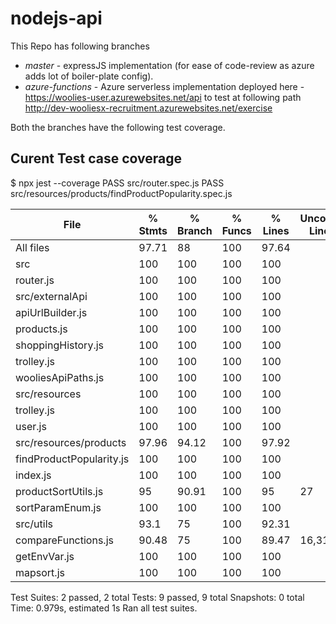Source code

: # nodejs-api

This Repo has following branches
* *master* - expressJS implementation (for ease of code-review as azure adds lot of boiler-plate config).
* *azure-functions* - Azure serverless implementation deployed here - https://woolies-user.azurewebsites.net/api to test at following path
http://dev-wooliesx-recruitment.azurewebsites.net/exercise

Both the branches have the following test coverage.

## Curent Test case coverage

\$ npx jest --coverage
PASS src/router.spec.js
PASS src/resources/products/findProductPopularity.spec.js

| File                     | % Stmts | % Branch | % Funcs | % Lines | Uncovered Line #s |
| ------------------------ | ------- | -------- | ------- | ------- | ----------------- |
| All files                | 97.71   | 88       | 100     | 97.64   |
| src                      | 100     | 100      | 100     | 100     |
| router.js                | 100     | 100      | 100     | 100     |
| src/externalApi          | 100     | 100      | 100     | 100     |
| apiUrlBuilder.js         | 100     | 100      | 100     | 100     |
| products.js              | 100     | 100      | 100     | 100     |
| shoppingHistory.js       | 100     | 100      | 100     | 100     |
| trolley.js               | 100     | 100      | 100     | 100     |
| wooliesApiPaths.js       | 100     | 100      | 100     | 100     |
| src/resources            | 100     | 100      | 100     | 100     |
| trolley.js               | 100     | 100      | 100     | 100     |
| user.js                  | 100     | 100      | 100     | 100     |
| src/resources/products   | 97.96   | 94.12    | 100     | 97.92   |
| findProductPopularity.js | 100     | 100      | 100     | 100     |
| index.js                 | 100     | 100      | 100     | 100     |
| productSortUtils.js      | 95      | 90.91    | 100     | 95      | 27                |
| sortParamEnum.js         | 100     | 100      | 100     | 100     |
| src/utils                | 93.1    | 75       | 100     | 92.31   |
| compareFunctions.js      | 90.48   | 75       | 100     | 89.47   | 16,31             |
| getEnvVar.js             | 100     | 100      | 100     | 100     |
| mapsort.js               | 100     | 100      | 100     | 100     |

Test Suites: 2 passed, 2 total
Tests: 9 passed, 9 total
Snapshots: 0 total
Time: 0.979s, estimated 1s
Ran all test suites.
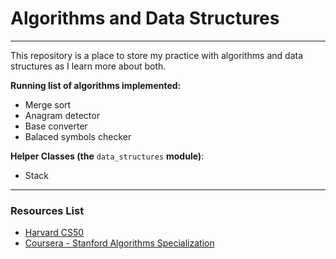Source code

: # Algorithms and Data Structures

***

This repository is a place to store my practice with algorithms and data structures as I learn more about both.

**Running list of algorithms implemented:**

- Merge sort
- Anagram detector
- Base converter
- Balaced symbols checker

**Helper Classes (the** `data_structures` **module)**:

- Stack

***

### Resources List

- [Harvard CS50](https://cs50.harvard.edu/x/2022/)
- [Coursera - Stanford Algorithms Specialization](https://www.coursera.org/specializations/algorithms)
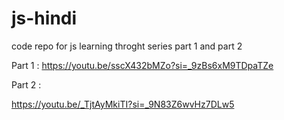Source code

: # js-hindi
code repo for js learning throght series part 1 and part 2 

Part 1 :
https://youtu.be/sscX432bMZo?si=_9zBs6xM9TDpaTZe

Part 2 : 

https://youtu.be/_TjtAyMkiTI?si=_9N83Z6wvHz7DLw5
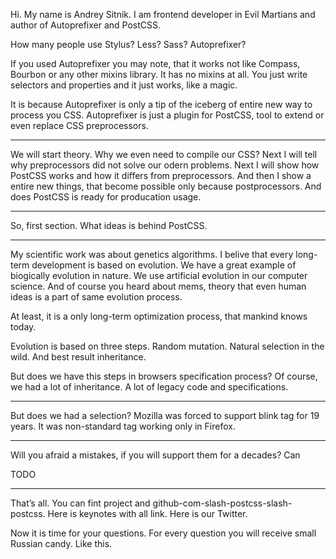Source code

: Hi. My name is Andrey Sitnik. I am frontend developer in Evil Martians
and author of Autoprefixer and PostCSS.

How many people use Stylus?
Less?
Sass?
Autoprefixer?

If you used Autoprefixer you may note, that it works not like Compass, Bourbon
or any other mixins library. It has no mixins at all. You just write selectors
and properties and it just works, like a magic.

It is because Autoprefixer is only a tip of the iceberg of entire new way
to process you CSS. Autoprefixer is just a plugin for PostCSS, tool to extend
or even replace CSS preprocessors.

---

We will start theory. Why we even need to compile our CSS?
Next I will tell why preprocessors did not solve our odern problems.
Next I will show how PostCSS works and how it differs from preprocessors.
And then I show a entire new things, that become possible only because
postprocessors. And does PostCSS is ready for producation usage.

---

So, first section. What ideas is behind PostCSS.

---

My scientific work was about genetics algorithms. I belive that every long-term
development is based on evolution. We have a great example of biogically
evolution in nature. We use artificial evolution in our computer science.
And of course you heard about mems, theory that even human ideas is a part
of same evolution process.

At least, it is a only long-term optimization process, that mankind knows today.

Evolution is based on three steps. Random mutation. Natural selection
in the wild. And best result inheritance.

But does we have this steps in browsers specification process? Of course,
we had a lot of inheritance. A lot of legacy code and specifications.

---

But does we had a selection? Mozilla was forced to support blink tag
for 19 years. It was non-standard tag working only in Firefox.

---

Will you afraid a mistakes, if you will support them for a decades?
Can

TODO

---

That’s all. You can fint project and github-com-slash-postcss-slash-postcss.
Here is keynotes with all link. Here is our Twitter.

Now it is time for your questions.
For every question you will receive small Russian candy. Like this.
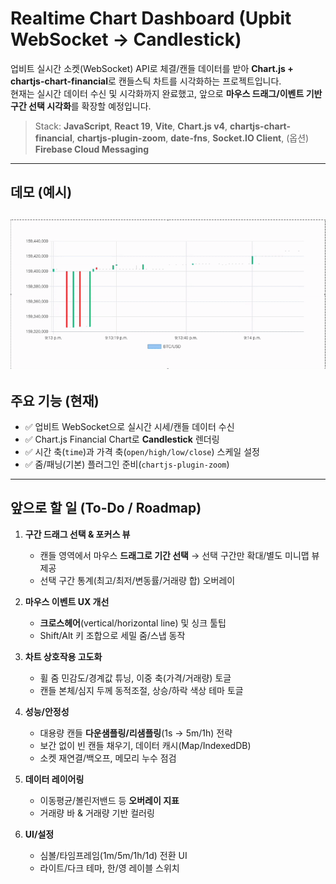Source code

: # Realtime Chart Dashboard (Upbit WebSocket → Candlestick)

업비트 실시간 소켓(WebSocket) API로 체결/캔들 데이터를 받아 **Chart.js + chartjs-chart-financial**로 캔들스틱 차트를 시각화하는 프로젝트입니다.  
현재는 실시간 데이터 수신 및 시각화까지 완료했고, 앞으로 **마우스 드래그/이벤트 기반 구간 선택 시각화**를 확장할 예정입니다.

> Stack: **JavaScript**, **React 19**, **Vite**, **Chart.js v4**, **chartjs-chart-financial**, **chartjs-plugin-zoom**, **date-fns**, **Socket.IO Client**, (옵션) **Firebase Cloud Messaging**

---

## 데모 (예시)
![Demo](./public/chart.gif)
---

## 주요 기능 (현재)
- ✅ 업비트 WebSocket으로 실시간 시세/캔들 데이터 수신  
- ✅ Chart.js Financial Chart로 **Candlestick** 렌더링  
- ✅ 시간 축(`time`)과 가격 축(`open/high/low/close`) 스케일 설정  
- ✅ 줌/패닝(기본) 플러그인 준비(`chartjs-plugin-zoom`)  

---

## 앞으로 할 일 (To-Do / Roadmap)
1. **구간 드래그 선택 & 포커스 뷰**
   - 캔들 영역에서 마우스 **드래그로 기간 선택** → 선택 구간만 확대/별도 미니맵 뷰 제공  
   - 선택 구간 통계(최고/최저/변동률/거래량 합) 오버레이  

2. **마우스 이벤트 UX 개선**
   - **크로스헤어**(vertical/horizontal line) 및 싱크 툴팁  
   - Shift/Alt 키 조합으로 세밀 줌/스냅 동작  

3. **차트 상호작용 고도화**
   - 휠 줌 민감도/경계값 튜닝, 이중 축(가격/거래량) 토글  
   - 캔들 본체/심지 두께 동적조절, 상승/하락 색상 테마 토글  

4. **성능/안정성**
   - 대용량 캔들 **다운샘플링/리샘플링**(1s → 5m/1h) 전략  
   - 보간 없이 빈 캔들 채우기, 데이터 캐시(Map/IndexedDB)  
   - 소켓 재연결/백오프, 메모리 누수 점검  

5. **데이터 레이어링**
   - 이동평균/볼린저밴드 등 **오버레이 지표**  
   - 거래량 바 & 거래량 기반 컬러링  

6. **UI/설정**
   - 심볼/타임프레임(1m/5m/1h/1d) 전환 UI  
   - 라이트/다크 테마, 한/영 레이블 스위치  

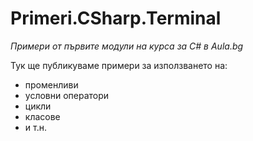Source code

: ﻿# Primeri.CSharp.Terminal
*Примери от първите модули на курса за C# в Aula.bg*

Тук ще публикуваме примери за използването на:
* променливи
* условни оператори
* цикли
* класове
* и т.н.
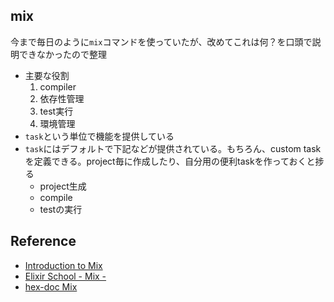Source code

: ## mix

今まで毎日のように`mix`コマンドを使っていたが、改めてこれは何？を口頭で説明できなかったので整理

- 主要な役割
  1. compiler
  1. 依存性管理
  1. test実行
  1. 環境管理
- `task`という単位で機能を提供している
- `task`にはデフォルトで下記などが提供されている。もちろん、custom taskを定義できる。project毎に作成したり、自分用の便利taskを作っておくと捗る
  - project生成
  - compile
  - testの実行
  

## Reference

- [Introduction to Mix](https://elixir-lang.org/getting-started/mix-otp/introduction-to-mix.html)
- [Elixir School - Mix -](https://elixirschool.com/ja/lessons/basics/mix/)
- [hex-doc Mix](https://hexdocs.pm/mix/Mix.html)
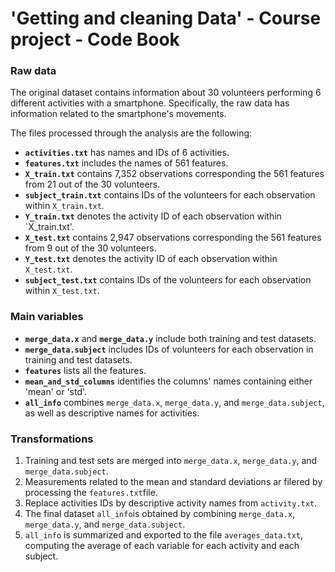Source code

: # 'Getting and cleaning Data' - Course project - Code Book
### Raw data
The original dataset contains information about 30 volunteers performing 6 different activities with a smartphone. Specifically, the raw data has information related to the smartphone's movements.

The files processed through the analysis are the following:

* **`activities.txt`** has names and IDs of 6 activities.
* **`features.txt`** includes the names of 561 features.
* **`X_train.txt`** contains 7,352 observations corresponding the 561 features from 21 out of the 30 volunteers.
* **`subject_train.txt`** contains IDs of the volunteers for each observation within `X_train.txt`.
* **`Y_train.txt`** denotes the activity ID of each observation within `X_train.txt'.
* **`X_test.txt`** contains 2,947 observations corresponding the 561 features from 9 out of the 30 volunteers.
* **`Y_test.txt`** denotes the activity ID of each observation within `X_test.txt`.
* **`subject_test.txt`** contains IDs of the volunteers for each observation within `X_test.txt`.

### Main variables
* **`merge_data.x`** and **`merge_data.y`** include both training and test datasets.
* **`merge_data.subject`** includes IDs of volunteers for each observation in training and test datasets.
* **`features`** lists all the features.
* **`mean_and_std_columns`** identifies the columns' names containing either 'mean' or 'std'.
* **`all_info`** combines `merge_data.x`, `merge_data.y`, and `merge_data.subject`, as well as descriptive names for activities.

### Transformations
1. Training and test sets are merged into `merge_data.x`, `merge_data.y`, and `merge_data.subject`.
2. Measurements related to the mean and standard deviations ar filered by processing the `features.txt`file.
3. Replace activities IDs by descriptive activity names from `activity.txt`.
4. The final dataset `all_info`is obtained by combining  `merge_data.x`, `merge_data.y`, and `merge_data.subject`.
5.  `all_info` is summarized and exported to  the file `averages_data.txt`, computing the average of each variable for each activity and each subject.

● ● ● ● ● ● ●

- [WHAT THE EXERCISE ASKS]: Quote verbatim the lines of the records from the one containing "## 주요 기능 (현재)" through the one containing "- Shift/Alt 키 조합으로 세밀 줌/스냅 동작", both included.

- [ANSWER SECTION]:
## 주요 기능 (현재)
- ✅ 업비트 WebSocket으로 실시간 시세/캔들 데이터 수신  
- ✅ Chart.js Financial Chart로 **Candlestick** 렌더링  
- ✅ 시간 축(`time`)과 가격 축(`open/high/low/close`) 스케일 설정  
- ✅ 줌/패닝(기본) 플러그인 준비(`chartjs-plugin-zoom`)  

---

## 앞으로 할 일 (To-Do / Roadmap)
1. **구간 드래그 선택 & 포커스 뷰**
   - 캔들 영역에서 마우스 **드래그로 기간 선택** → 선택 구간만 확대/별도 미니맵 뷰 제공  
   - 선택 구간 통계(최고/최저/변동률/거래량 합) 오버레이  

2. **마우스 이벤트 UX 개선**
   - **크로스헤어**(vertical/horizontal line) 및 싱크 툴팁  
   - Shift/Alt 키 조합으로 세밀 줌/스냅 동작  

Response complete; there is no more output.